The question — and the ad gives no hints about this — is how all these exchanges get negotiated? How do we decide who teaches our children and who fixes our cars? A central plan? A free market? An "Occupy Wall Street" style public meeting? An anarcho-syndicalist commune? The ad seems to want to suggest that workers could actually run the country on their own, without those obnoxious business owners and treacherous bankers, but it doesn't come out and say that. It certainly doesn't get into who would inevitably take their place: central planners and bureaucrats.

Perhaps that will come in a later ad. There has to be a follow-up of some sort. The AFL-CIO has more to say than "workers are wonderful." They want new members, willing or not. They want to protect the privileges of government employees, including lavish benefits. The warm and fuzzy bit is just a setup; demands and threats are bound to follow.

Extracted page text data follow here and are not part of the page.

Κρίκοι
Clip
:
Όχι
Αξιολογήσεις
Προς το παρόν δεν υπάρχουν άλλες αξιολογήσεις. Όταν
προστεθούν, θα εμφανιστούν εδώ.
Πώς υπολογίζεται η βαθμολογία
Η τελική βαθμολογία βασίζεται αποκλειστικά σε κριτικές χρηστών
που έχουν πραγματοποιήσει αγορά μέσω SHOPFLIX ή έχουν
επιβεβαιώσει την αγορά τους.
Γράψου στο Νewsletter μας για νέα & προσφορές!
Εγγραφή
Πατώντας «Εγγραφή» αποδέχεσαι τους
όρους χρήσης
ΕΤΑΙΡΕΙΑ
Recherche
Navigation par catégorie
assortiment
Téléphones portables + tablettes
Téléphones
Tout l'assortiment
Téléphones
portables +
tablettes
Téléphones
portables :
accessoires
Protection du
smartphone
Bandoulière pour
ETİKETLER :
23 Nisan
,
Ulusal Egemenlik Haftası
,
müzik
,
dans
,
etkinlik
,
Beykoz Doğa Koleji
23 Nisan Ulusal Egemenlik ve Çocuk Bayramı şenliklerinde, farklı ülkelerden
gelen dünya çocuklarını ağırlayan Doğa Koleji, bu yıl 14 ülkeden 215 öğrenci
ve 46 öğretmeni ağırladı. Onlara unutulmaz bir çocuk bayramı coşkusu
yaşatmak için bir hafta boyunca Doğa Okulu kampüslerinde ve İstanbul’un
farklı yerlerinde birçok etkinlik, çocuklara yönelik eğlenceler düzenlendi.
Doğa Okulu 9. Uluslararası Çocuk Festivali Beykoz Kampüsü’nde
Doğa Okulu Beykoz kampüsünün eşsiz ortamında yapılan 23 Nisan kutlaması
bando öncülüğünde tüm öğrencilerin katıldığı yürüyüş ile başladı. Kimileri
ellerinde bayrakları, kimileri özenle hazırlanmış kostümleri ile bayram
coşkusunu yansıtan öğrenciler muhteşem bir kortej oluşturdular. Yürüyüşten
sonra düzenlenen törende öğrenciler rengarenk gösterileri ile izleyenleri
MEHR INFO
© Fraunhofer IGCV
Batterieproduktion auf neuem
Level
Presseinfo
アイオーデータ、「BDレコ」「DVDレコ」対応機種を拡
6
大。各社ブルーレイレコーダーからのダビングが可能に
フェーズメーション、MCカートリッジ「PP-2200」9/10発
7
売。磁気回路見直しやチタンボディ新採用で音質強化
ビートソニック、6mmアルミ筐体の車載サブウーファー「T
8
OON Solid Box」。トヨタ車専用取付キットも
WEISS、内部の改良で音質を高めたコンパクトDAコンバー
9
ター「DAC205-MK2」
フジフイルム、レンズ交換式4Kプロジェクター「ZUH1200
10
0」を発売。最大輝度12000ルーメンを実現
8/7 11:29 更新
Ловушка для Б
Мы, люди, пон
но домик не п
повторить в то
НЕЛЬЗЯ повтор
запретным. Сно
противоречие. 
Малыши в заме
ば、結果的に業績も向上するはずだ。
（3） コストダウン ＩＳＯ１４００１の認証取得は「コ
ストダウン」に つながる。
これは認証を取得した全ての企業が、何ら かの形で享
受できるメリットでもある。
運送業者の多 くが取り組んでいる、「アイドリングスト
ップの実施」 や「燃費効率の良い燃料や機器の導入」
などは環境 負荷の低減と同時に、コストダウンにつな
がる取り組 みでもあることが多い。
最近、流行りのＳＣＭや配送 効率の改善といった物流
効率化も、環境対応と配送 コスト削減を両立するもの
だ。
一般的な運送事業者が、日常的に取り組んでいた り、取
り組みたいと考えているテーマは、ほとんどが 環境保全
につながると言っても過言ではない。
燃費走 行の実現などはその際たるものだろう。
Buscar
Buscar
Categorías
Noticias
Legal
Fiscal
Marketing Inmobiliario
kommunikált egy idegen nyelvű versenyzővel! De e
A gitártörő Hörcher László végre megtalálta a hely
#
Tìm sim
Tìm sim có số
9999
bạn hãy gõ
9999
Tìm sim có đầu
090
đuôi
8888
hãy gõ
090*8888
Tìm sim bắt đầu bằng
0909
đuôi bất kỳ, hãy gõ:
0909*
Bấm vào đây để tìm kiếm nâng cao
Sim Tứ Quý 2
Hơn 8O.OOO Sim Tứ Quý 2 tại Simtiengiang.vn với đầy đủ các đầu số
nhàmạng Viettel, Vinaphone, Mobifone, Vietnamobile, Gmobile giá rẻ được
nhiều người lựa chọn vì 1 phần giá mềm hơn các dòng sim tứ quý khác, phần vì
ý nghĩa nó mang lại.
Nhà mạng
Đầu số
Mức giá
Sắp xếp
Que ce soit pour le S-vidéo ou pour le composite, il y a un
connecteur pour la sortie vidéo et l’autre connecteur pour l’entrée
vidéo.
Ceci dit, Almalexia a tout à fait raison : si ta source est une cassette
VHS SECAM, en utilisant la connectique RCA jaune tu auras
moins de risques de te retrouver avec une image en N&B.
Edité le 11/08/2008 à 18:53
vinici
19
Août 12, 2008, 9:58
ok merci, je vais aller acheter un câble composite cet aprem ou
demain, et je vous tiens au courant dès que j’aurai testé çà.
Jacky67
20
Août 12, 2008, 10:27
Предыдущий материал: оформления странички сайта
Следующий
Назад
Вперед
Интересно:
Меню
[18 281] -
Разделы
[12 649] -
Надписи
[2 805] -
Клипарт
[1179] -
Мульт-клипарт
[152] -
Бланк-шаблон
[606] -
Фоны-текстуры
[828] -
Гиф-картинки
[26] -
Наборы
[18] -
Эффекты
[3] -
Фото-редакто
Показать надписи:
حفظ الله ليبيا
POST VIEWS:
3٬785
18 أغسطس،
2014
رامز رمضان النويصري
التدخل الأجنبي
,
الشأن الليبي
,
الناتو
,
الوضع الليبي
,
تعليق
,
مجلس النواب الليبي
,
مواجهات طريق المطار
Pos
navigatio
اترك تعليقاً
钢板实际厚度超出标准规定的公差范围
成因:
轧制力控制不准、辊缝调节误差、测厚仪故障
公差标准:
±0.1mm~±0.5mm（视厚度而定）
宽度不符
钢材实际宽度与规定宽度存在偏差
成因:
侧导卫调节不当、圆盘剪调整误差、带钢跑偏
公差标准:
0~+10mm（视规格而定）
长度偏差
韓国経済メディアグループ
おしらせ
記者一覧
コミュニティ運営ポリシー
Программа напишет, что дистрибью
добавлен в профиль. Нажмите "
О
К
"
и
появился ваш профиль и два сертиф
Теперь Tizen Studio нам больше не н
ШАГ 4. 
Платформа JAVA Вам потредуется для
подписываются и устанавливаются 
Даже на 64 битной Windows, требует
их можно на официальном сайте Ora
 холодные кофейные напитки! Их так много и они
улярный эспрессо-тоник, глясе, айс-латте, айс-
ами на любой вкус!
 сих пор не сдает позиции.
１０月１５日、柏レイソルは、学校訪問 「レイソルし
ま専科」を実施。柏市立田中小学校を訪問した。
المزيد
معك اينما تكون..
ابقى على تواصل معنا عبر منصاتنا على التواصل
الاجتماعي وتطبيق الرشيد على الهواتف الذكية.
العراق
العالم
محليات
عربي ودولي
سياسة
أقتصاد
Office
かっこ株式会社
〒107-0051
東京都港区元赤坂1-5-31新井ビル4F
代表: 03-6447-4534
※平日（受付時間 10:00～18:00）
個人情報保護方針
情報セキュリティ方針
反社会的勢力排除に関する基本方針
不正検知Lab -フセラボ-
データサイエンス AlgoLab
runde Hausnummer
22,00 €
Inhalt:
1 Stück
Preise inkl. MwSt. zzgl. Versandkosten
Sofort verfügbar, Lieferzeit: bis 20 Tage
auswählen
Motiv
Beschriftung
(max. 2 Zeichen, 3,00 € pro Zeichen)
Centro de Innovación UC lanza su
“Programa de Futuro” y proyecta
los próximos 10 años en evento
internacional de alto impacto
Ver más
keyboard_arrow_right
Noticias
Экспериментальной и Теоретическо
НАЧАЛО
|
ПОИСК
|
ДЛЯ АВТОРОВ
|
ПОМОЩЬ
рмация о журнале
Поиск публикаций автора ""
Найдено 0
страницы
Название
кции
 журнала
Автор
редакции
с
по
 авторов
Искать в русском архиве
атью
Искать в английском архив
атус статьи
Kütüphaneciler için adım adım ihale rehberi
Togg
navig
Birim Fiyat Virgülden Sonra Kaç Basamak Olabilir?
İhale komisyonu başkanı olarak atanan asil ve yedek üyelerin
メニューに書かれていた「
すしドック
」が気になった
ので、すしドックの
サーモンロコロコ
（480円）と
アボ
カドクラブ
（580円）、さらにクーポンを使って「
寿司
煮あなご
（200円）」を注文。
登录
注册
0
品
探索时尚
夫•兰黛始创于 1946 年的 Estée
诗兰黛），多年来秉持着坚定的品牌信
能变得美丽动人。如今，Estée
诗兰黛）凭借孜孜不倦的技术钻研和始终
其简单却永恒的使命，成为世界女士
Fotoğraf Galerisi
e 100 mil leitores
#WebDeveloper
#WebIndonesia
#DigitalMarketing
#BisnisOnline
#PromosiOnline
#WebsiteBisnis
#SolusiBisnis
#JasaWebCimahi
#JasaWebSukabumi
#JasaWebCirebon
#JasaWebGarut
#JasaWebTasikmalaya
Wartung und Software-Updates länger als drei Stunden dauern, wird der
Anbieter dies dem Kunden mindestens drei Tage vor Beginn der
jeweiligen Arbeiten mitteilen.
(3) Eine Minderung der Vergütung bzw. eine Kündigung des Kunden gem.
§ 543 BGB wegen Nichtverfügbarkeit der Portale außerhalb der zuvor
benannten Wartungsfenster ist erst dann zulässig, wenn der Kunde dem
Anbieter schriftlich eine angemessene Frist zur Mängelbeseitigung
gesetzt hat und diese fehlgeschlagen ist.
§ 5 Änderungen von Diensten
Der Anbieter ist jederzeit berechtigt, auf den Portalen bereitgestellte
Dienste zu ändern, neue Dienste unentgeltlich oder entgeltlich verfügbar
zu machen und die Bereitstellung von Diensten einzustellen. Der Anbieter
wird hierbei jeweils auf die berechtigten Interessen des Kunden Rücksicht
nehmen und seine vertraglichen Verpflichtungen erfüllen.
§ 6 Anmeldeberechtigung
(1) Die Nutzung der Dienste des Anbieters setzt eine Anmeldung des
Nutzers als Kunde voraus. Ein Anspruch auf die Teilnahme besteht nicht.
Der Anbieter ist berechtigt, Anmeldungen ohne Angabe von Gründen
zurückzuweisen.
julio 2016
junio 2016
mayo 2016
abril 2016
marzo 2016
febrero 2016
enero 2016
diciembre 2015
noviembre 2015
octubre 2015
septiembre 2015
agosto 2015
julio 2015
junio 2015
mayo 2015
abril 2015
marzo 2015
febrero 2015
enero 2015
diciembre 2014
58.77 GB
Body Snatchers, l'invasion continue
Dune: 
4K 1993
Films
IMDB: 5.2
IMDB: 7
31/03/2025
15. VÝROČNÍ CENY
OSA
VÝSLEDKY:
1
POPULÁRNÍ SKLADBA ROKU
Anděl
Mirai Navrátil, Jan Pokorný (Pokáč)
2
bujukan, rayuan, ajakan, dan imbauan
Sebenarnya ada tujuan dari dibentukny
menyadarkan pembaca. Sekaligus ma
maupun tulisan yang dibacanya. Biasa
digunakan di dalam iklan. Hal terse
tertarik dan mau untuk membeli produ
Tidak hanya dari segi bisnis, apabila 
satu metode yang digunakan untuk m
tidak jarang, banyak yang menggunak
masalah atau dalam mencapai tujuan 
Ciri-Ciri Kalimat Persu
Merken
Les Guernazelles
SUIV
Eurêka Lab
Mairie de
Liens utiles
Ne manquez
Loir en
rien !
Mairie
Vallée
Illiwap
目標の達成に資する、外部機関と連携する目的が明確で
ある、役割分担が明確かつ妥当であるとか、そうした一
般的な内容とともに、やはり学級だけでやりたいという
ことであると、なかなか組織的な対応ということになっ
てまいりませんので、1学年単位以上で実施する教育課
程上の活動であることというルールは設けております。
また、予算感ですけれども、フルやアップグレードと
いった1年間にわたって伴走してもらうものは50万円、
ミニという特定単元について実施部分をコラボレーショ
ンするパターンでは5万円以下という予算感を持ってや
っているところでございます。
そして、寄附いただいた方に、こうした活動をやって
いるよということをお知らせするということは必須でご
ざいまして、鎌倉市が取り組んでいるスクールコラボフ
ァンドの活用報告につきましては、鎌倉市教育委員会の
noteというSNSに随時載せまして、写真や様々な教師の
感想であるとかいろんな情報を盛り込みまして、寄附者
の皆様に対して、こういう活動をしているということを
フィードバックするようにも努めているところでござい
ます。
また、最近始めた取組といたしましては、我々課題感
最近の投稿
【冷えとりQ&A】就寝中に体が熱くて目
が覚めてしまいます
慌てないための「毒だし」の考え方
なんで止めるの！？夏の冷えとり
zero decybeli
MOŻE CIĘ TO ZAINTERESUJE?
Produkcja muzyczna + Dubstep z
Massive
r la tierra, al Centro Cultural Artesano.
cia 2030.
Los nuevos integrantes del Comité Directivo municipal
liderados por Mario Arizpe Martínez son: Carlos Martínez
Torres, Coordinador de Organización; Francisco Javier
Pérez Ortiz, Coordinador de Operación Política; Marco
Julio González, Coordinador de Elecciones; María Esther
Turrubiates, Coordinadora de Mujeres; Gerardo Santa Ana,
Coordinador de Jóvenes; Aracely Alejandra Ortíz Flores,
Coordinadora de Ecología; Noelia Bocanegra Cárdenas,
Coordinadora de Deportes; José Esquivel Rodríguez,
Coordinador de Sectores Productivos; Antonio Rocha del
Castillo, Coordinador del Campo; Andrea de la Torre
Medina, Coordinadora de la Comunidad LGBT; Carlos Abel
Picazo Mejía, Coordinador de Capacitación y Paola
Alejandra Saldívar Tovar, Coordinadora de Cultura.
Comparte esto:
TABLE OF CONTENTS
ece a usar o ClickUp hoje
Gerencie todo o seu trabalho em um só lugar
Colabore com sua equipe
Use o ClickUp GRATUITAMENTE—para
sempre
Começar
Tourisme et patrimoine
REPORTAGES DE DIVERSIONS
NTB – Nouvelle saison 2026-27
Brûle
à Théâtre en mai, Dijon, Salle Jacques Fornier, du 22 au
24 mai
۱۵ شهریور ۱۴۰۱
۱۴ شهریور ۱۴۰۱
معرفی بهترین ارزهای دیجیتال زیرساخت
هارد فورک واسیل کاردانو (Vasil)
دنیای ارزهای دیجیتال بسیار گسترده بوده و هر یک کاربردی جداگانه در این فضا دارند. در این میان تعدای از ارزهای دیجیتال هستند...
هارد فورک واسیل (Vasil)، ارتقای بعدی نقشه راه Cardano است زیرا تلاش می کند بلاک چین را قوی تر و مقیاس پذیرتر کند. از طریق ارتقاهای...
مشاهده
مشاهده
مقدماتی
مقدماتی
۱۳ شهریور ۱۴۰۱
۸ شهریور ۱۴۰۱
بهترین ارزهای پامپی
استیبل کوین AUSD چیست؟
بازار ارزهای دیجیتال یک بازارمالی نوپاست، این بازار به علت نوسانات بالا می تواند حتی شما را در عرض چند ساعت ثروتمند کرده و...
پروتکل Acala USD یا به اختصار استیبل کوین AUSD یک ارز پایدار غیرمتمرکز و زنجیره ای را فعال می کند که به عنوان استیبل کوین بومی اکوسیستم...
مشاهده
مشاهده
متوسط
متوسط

It seems that the union establishment feels the need to reassert the notion that workers should be treated with respect — as if this was actually open to debate. The real question is how we best show that respect: force workers into unions they may not support, or give them meaningful choices?

The problem for the AFL-CIO is these same honorable workers have lost their faith in unions. Union membership has been declining for decades; in Michigan the percentage of workers who are union members is barely half of what it was in 1983. Interest in right-to-work protections, which would give individual workers the freedom to give or withhold financial support to a union — a concept that is anathema to union officials — is growing in Michigan. That may explain why the AFL-CIO feels the need not to talk about itself and what it does. It is one thing for the unions to say that workers deserve respect, but they cannot be allowed to wrap themselves in the "Dignity of Labor" when so many actual working men and women have rejected them.

At this point it should be redundant to point out that this ad was produced and air time for it will be bought with dues and agency fees taken from workers who were forced to pay in order to keep their jobs — at least that's where things stand in Michigan until a right-to-work law passes. If there ever was a union ad that workers wouldn't object to this might be it. One suspects that the next ad in the series will be much more cynical and divisive though.